As soon as there was a break in play he said to me: "Really sorry to tell you this, but your dad says you are playing like a big ..... (feel free to use your imagination!) and if you don't sort yourself out in the next five minutes, you are off." With that, he trotted back to the dugout!

I look at such experiences as tests of character. I am sure that many managers see them in the same way. Can a player react to the criticism and take it on board with an attitude of 'I'll show him' or will they go the opposite way and shy away from the challenge?

However, times have changed. It is something that I have spoken to a lot of experienced players about and the general opinion is that some players nowadays simply cannot handle individual criticism and crumble when they are on the receiving end of it.
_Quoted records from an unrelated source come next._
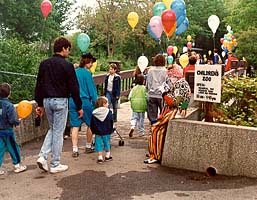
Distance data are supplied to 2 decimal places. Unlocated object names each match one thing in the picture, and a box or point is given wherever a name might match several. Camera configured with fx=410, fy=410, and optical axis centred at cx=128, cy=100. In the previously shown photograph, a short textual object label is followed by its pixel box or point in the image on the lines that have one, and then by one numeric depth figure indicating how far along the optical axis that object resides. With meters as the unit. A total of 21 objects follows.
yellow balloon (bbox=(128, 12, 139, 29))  15.13
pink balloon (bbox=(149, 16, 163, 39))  11.17
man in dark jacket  5.53
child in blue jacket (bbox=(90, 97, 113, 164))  6.23
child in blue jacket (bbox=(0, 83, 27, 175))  5.51
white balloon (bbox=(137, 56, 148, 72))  10.69
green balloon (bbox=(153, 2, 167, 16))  12.30
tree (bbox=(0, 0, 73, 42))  19.16
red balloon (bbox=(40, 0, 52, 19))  11.81
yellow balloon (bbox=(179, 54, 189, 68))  12.81
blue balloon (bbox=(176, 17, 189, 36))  11.26
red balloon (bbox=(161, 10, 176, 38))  9.49
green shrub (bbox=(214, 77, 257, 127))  6.21
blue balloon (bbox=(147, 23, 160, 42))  11.58
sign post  5.81
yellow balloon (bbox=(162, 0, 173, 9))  11.80
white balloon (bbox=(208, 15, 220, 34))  17.42
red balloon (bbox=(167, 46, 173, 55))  17.38
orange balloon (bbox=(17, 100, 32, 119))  6.36
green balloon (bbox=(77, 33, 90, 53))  9.53
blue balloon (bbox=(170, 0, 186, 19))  10.33
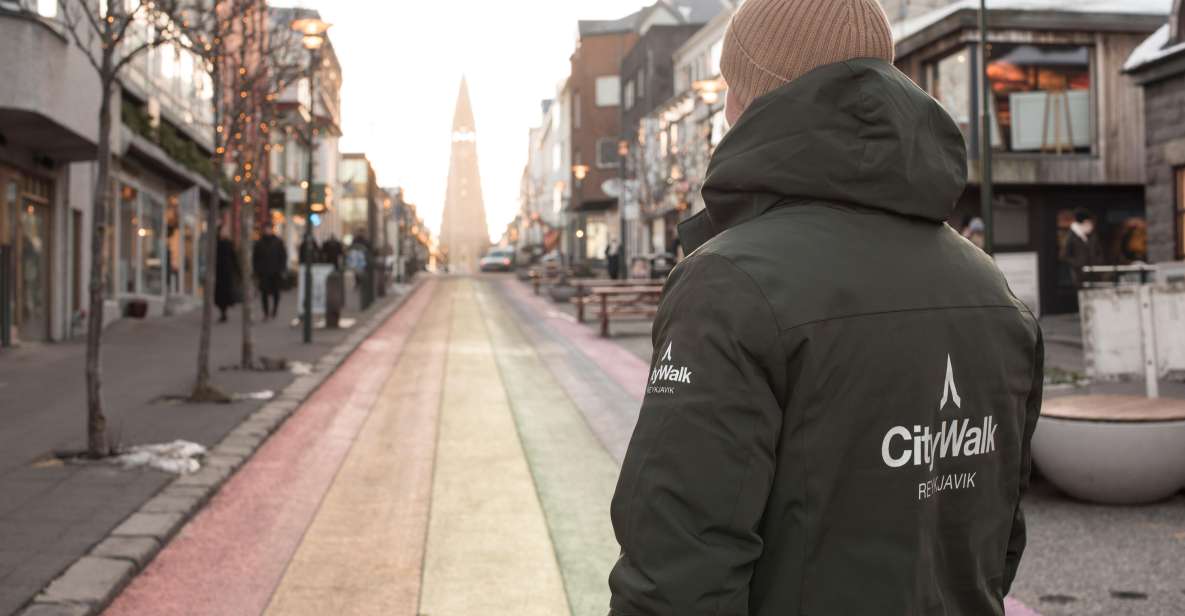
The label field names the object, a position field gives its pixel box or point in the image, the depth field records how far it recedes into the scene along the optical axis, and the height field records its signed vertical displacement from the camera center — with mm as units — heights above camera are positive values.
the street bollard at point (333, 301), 23094 +375
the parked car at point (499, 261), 78125 +3737
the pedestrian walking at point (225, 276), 25359 +935
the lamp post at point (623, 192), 41031 +4294
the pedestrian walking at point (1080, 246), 20094 +1185
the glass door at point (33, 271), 18844 +786
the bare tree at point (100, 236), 8156 +586
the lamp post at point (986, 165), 15266 +1958
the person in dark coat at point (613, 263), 49250 +2261
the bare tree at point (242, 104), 11641 +2545
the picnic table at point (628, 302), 22109 +365
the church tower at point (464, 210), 183000 +16325
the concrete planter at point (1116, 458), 6605 -729
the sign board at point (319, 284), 23172 +696
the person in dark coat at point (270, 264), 26016 +1204
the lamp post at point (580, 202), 69062 +6534
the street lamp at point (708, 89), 27328 +5171
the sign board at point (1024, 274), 16375 +597
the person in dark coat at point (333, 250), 33156 +1895
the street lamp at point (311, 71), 19170 +3826
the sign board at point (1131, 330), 8406 -69
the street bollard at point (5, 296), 17547 +372
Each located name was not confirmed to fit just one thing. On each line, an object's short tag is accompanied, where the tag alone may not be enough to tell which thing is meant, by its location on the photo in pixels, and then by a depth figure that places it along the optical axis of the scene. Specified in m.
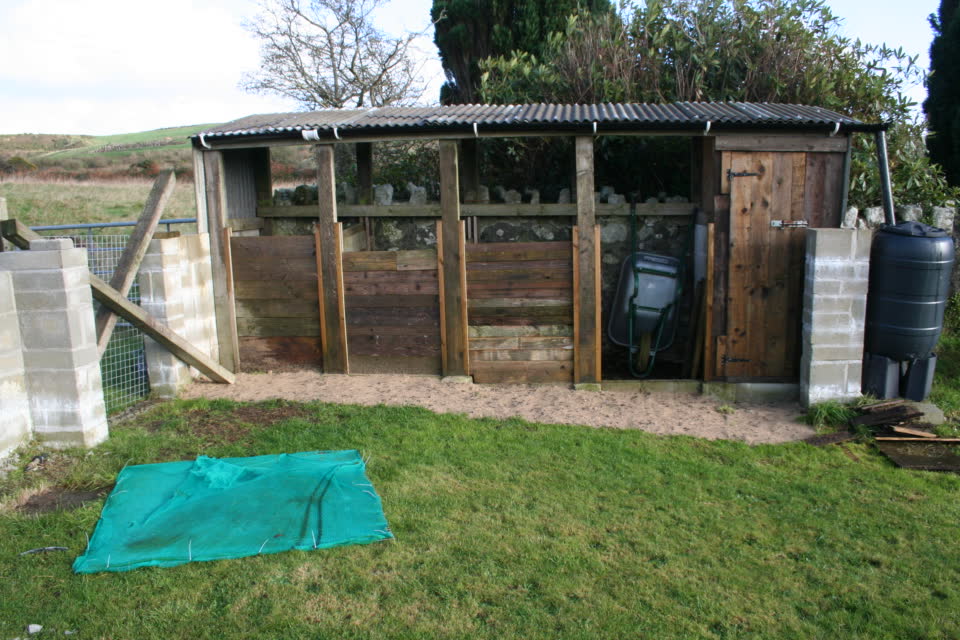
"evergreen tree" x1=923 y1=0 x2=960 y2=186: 11.95
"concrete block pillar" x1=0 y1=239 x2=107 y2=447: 6.26
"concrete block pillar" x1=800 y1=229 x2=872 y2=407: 7.25
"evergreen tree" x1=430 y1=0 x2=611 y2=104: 15.66
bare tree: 21.31
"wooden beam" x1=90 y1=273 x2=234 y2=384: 7.02
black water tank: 7.05
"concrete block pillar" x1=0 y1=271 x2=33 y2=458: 6.15
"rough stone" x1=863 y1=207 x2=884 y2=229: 8.96
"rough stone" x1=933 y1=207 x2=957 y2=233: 9.29
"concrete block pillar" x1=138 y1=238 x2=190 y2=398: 7.82
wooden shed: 7.82
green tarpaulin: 4.67
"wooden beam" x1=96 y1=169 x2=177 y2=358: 7.30
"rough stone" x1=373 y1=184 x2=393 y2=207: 9.80
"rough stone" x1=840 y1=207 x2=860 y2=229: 8.60
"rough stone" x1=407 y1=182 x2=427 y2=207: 9.73
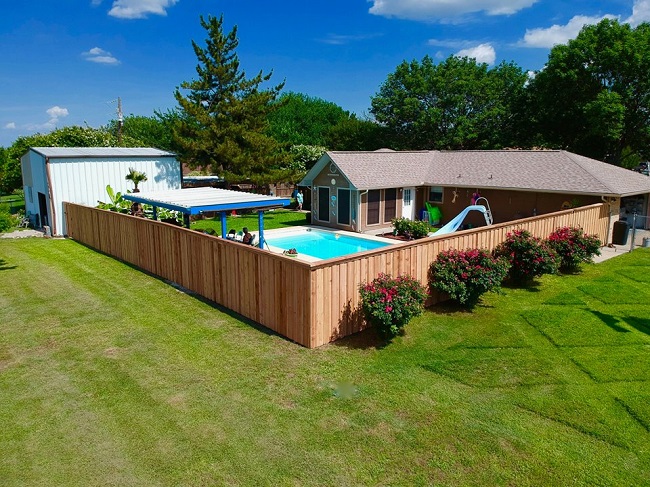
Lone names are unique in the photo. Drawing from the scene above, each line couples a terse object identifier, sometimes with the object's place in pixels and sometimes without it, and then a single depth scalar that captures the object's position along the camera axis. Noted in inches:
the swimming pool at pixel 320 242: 807.7
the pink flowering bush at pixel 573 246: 555.8
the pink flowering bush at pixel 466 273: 414.9
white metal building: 836.0
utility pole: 1604.0
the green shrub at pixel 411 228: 837.2
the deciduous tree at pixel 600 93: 1084.5
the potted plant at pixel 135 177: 907.5
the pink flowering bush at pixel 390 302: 335.0
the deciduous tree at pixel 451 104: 1435.8
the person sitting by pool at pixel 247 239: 637.0
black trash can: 730.2
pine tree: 1090.7
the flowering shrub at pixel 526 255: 488.7
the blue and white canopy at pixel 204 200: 574.4
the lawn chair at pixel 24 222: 948.5
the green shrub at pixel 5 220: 553.9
Managers cannot afford for this to happen, especially at half time when more often than not, a game is still in the balance, so you tend to find that managers now use collective criticism.

For example "we need to defend better" or "we need to win the second balls" as opposed to singling out individuals.

Without wanting to come across all "back in my day", which really does make me sound old (and I'm only 30), I genuinely believe that some of the younger players find it harder to take knock backs as a result of their upbringing in the game. It also boils down to the society in which we live (wow I really am getting deep!). A society in which a declining respect for authority and the inability to take criticism, for example in schools, has been rife for a long time.

Looking back at my own introduction into the world of full time football as a YTS lad at Coventry, I would say that my experiences during that period had a massive bearing on the type of person I am today. The life of a YTS player back then, compared to that of a "scholar" - which is what the young lads are referred to now - was significantly different, as we older players never tire of pointing out to younger players who moan about cleaning their own boots! Scholars have a greatly reduced workload compared to the lads who were on the previous YTS scheme.

Former Scottish international Gordon Strachan

All the YTS boys were allocated different jobs at the start of the season. Some lads had to clean the boots, some had to sweep the floors, and others had to empty the bins and so on. At Coventry, the responsibility of one young player was to bring the manager, Ron Atkinson a pot of tea after training, while he was in the bath! From what I understand, the lad in question has been to counselling but is said to be doing well.

During one spell at the club, there was even a rota for us to be stretcher bearers. On one occasion, four of us dressed in green boiler suits and with absolutely no first-aid training had to try to carry the then Blackburn defender Chris Coleman (a heavy man) off on a stretcher after he injured his knee. Now Coventry manager, he might well recall that we very nearly dropped him! Needless to say shortly after this incident, the St John Ambulance took over stretcher duties!

My regular job was to make sure all the balls were clean and pumped up to the correct pressure and that each coach had the right amount of bibs for their sessions. I also had to collect everything at the end of the session, making sure that no balls were lost. To this day I am convinced that they used to do shooting sessions in front of the thorn bushes just to see me struggle.

A particularly big responsibility for me back then was that I was in charge of the match balls. The referee changing the match ball during a game because it was soft may not have seemed like much of an issue to the vast majority of people in the stadium but to me it was the cue to squirm and wonder what punishment I would be given by the Coventry kit man, Andy Harvey. It was usually a £5 fine, which was a bigger hit than you might think, given that I was only earning £35 a week!

The positive aspect about the YTS scheme was that it helped keep all the young players level headed. This is a vital quality in professional football in my view - not least when the manager is having a go at you!